TASKS »
A – Please decide whether each statement agrees with the essay on grieving in spring below, answering yes or no and quoting the words of the essay that settle it: (i) The writer was first widowed almost two decades ago. (ii) The writer describes the transformation of grief as linear. (iii) In the writer's own case, six years passed before the new life truly arrived.
B – Extend the essay on grieving in spring below, picking up after its last sentence.

--- TEXT FOR ANALYSIS ---

WHAT DO WE DO WHEN, IN THIS SEASON OF RENEWAL,
LIFE STILL FEELS LIKE A LIFE-SENTENCE?
HOW DO WE GRIEVE AT A TIME WHEN EVERYTHING (EXCEPT THE PERSON WE LOVED) SEEMS TO BE COMING BACK TO LIFE?
Easter. Passover. Spring. The days lengthen, grow warm. Everything seems to come back to life.
Everything, that is, except the one we loved. The one who died. Everything except the life we had with him or her, and who we were in that life. Everything except our hope, optimism, ability to anticipate the future with anything but dread.
Often spring is a time in the year’s cycle when widows may, again, feel powerfully disoriented and out of step. Not only is everyone still living ordinary lives, but the natural world itself appears to be full of hopefulness, lovely new beginnings, second chances. All things we do not feel.
What do we do, when, in this season of renewal, life feels to us like a life sentence?
HERE’S WHAT WE DO
We feel what we feel.
We do this even though it seems unbearable. Yet we bear it.
We do this even though it seems never-ending. Yet, though grief never exactly ends, we accept that it may — eventually, far too slowly — transform over time.
And it does.
Here is why I can legitimately hold out this hope: I speak with long-haul authority. I was widowed for the first time almost two decades ago. And, having resided in the state you, perhaps young in widowhood, may now be occupying, this is the promise I can give you: it does get easier. There is an eventual transformation.
And sometimes the transformation is as profound as winter becoming spring.
But this promise comes with a proviso: grieving cannot be hurried or predicted. This transformation is not linear; it is unpredictable —you have insights and there seems to be some relief, grief letting up a bit. But then it returns vengefully, howling.
In my view, for grief to move and transformation to come takes a long time. Takes as long as it takes (each case is different, but my in own, it was gradual… it took six years for my new life to truly arrive, for me to again feel fully recognizable to myself inside).
And because this process is so astoundingly painful, bearing it even a day, let alone for years, feels too long. I know the idea that it might take this long is understandably daunting to you. I know, too for many it will not be nearly so long as it was for me.

--- PROVIDED INFORMATION ---

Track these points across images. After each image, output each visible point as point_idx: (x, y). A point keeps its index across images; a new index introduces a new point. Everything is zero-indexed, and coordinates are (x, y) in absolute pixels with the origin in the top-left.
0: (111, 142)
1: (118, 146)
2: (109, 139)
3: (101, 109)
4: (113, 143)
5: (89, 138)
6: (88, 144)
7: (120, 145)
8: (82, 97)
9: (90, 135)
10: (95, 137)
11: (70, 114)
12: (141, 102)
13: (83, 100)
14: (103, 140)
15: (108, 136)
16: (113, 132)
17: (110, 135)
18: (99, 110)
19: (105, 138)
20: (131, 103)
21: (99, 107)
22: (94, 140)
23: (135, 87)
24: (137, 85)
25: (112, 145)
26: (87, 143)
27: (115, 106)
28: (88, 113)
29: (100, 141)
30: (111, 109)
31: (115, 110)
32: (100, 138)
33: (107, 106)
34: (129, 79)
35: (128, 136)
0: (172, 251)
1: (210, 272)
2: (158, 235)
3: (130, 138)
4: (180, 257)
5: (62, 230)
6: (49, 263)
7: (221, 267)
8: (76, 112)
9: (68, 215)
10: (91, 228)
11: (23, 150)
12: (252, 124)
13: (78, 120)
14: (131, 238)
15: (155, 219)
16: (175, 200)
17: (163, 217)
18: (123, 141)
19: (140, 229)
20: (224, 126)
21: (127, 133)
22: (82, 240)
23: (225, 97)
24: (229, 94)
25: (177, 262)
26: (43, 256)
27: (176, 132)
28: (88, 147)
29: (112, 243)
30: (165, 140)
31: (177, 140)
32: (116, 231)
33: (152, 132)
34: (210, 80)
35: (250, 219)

---

EXPECTED RESULTS »
A –
(i) Yes: "I was widowed for the first time almost two decades ago."
(ii) No: "This transformation is not linear; it is unpredictable"
(iii) Yes: "it took six years for my new life to truly arrive"

B –
But however long it is for you, I urge you to have hope. To keep walking.
Dear fellow Club member: I am so sad with and for you. I wish your situation was otherwise. I wish circumstances had not led you here, to this page.
Have courage, alongside your grief. Just the fact that you get up every morning now, given how overwhelmingly alien your life may feel to you at present, is, I know, courageous.
I know you may feel flattened, overcome by the waves of feeling. I know despair, numbness and terrifying uncertainty are not strangers to you, But eventually you will find that you are bigger than these feelings.
You will get through this.
Just not as soon as you’d like.
THIS TIME OF YEAR
Of course, too, in some religions, resurrection itself, the victory of life over death, embodied in a savior, is explicitly celebrated this time of year.
But even for those who hold this belief, and for those who believe they will see their beloved partner in the afterlife, that partner cannot be resurrected here and now: not physically, not in this life, not as our darling present-time companion or lover. He or she, the living, breathing, laughing, picking up a screwdriver and fixing it or saying “Ssh, ssh, it’s all right”, or finding us lust-worthy long after the world in general has counted us out of the game — that she or he, stubbornly, through no fault of her/his own, is gone and stays dead.
And there is nothing we can do about it.
And we miss him. We miss her.
And over and over, we keep hitting up against the terrible immutable fact of permanent absence.
LANDSCAPES OF BEREAVEMENT
Widowhood is tough in its early stages, every day, day in, day out. But because all holidays echo the recurring stirred-up thoughts of how we observed – or didn’t- those times with our beloved, they can thus be extra-tough. And for some of us, these spring holidays, with the leitmotif of renewal (physical or spiritual) can make these particular ones still harder, in widowhood’s early years.
After all, winter, long, gray and cold, matches bereavement’s interior weather. The deep dreariness and seeming death of December’s landscapes, with its monochromatic palette, aligns with what many of us experience emotionally in widowhood.
You would think, then, that we’d feel a lifting of spirits in spring, wouldn’t you? Wouldn’t you suppose that, logically? Daffodils and croci have, after all, pushed through the snow. Bushes burst into fireworks of blossom. When we go on the daily walk we may have to force ourselves to take, the air, sunny and blue-skied, is fragrant with bloom. Wouldn’t, shouldn’t, this cheer us? Give us hope?
For some widows, maybe. But oh, tricky, cunning grief! For other widows, spring feels even more cruel than winter. Precisely because it does not echo what we feel. Every tulip and forsythia spray is a personal affront, a con game — because of its contrast to what we now feel and know. We see the beauty and renewal, but find ourselves unable to participate in it (about which some of us feel guilty — we should be happier! we should “get over it” ! — as if things weren’t bad enough).
As widows, especially in the first few springs after his or her death, everything in the now-bright vernal world around us, is discordant with the desolation of our inner lives.
In spring, this contrast can break us over the rocks.
GRIEF AND SEASONALITY
Especially if you are in early-stage widowhood, and the partner who died is someone you loved deeply and without reservation, you are in pain, no matter the season (ambivalent love has a separate set of burdens and sorrows, but generally, the more joyfully and easily you loved your partner, and the more ways you were connected, the tougher grief is).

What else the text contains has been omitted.